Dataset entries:
*** Begin section ***
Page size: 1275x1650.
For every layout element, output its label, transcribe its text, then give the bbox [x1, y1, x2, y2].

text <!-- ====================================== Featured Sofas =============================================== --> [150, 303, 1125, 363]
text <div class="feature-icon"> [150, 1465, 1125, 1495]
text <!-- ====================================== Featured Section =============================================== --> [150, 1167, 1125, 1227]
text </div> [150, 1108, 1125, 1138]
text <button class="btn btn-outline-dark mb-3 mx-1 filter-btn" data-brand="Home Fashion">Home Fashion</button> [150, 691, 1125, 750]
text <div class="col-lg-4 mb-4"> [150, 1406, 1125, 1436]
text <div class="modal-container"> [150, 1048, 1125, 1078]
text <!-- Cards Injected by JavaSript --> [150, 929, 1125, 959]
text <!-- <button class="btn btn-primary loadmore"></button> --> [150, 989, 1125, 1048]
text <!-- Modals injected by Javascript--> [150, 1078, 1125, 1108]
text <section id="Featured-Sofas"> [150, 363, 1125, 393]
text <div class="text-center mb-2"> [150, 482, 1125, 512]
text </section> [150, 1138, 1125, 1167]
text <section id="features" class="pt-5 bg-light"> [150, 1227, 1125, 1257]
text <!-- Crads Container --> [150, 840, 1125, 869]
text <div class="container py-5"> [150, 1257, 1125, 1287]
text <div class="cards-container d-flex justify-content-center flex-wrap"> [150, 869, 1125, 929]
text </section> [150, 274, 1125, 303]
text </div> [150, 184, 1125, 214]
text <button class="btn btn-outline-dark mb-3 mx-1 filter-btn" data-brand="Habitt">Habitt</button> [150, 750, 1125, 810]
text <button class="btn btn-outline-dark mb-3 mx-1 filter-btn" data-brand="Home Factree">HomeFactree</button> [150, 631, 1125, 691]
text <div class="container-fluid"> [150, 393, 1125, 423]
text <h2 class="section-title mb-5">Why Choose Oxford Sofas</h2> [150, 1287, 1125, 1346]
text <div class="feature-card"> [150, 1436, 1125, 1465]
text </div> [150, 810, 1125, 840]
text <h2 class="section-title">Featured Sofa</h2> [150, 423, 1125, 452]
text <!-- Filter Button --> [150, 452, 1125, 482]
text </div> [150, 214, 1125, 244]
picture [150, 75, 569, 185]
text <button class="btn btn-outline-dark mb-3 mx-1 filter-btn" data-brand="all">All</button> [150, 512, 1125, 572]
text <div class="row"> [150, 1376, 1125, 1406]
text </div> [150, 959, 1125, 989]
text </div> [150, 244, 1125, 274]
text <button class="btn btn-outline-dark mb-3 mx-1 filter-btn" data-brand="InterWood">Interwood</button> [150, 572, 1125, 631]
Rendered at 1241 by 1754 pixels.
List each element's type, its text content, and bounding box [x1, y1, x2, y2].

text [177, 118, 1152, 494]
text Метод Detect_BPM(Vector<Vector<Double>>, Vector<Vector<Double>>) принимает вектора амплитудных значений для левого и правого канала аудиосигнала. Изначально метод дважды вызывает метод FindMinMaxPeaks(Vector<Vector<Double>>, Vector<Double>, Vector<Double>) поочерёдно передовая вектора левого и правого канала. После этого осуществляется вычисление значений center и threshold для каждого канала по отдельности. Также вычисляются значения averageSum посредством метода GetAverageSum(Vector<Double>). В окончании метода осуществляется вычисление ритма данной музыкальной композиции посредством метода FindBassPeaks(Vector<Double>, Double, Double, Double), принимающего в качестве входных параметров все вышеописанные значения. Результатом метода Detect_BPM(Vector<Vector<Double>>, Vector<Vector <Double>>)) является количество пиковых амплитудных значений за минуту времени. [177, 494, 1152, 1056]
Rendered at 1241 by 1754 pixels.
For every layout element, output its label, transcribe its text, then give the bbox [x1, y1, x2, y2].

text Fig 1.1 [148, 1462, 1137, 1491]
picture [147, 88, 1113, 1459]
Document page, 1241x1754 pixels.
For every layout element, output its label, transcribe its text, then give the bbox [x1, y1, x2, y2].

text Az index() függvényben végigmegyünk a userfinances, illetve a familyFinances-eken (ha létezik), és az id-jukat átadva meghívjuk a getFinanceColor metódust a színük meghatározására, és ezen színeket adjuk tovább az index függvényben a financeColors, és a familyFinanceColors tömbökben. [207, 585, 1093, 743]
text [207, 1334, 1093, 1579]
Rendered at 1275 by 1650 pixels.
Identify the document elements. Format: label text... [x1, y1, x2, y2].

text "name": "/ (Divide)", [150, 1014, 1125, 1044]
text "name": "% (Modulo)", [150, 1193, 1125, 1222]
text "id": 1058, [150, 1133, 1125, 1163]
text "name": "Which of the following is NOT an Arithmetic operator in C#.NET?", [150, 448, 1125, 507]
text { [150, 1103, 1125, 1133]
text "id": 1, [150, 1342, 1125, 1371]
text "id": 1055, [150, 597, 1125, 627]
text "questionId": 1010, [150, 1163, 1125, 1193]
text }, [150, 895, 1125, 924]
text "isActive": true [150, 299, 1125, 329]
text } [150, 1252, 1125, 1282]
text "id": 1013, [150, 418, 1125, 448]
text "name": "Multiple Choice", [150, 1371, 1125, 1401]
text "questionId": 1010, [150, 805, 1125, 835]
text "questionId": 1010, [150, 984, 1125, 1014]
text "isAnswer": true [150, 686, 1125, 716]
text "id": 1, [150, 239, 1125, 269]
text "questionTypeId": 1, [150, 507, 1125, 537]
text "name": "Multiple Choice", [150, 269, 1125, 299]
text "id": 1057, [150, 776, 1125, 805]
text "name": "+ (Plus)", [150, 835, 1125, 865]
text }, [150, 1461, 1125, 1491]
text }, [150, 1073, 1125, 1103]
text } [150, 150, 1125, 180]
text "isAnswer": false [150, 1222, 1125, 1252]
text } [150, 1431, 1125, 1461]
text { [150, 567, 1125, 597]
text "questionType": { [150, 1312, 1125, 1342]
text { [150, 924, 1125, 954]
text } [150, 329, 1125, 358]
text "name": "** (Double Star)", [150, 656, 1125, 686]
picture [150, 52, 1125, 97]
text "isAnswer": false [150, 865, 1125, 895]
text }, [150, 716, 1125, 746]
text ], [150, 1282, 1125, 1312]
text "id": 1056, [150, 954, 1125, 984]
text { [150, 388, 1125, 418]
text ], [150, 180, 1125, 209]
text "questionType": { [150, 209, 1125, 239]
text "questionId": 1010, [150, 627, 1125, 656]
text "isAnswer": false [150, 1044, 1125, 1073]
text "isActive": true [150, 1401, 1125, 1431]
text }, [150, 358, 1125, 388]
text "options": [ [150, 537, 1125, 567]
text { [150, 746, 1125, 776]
*** End section ***
▶ Problem requirements:
The task calls for all lines in the entries that hold "picture".

▶ Output of the task:
picture [150, 75, 569, 185]
picture [147, 88, 1113, 1459]
picture [150, 52, 1125, 97]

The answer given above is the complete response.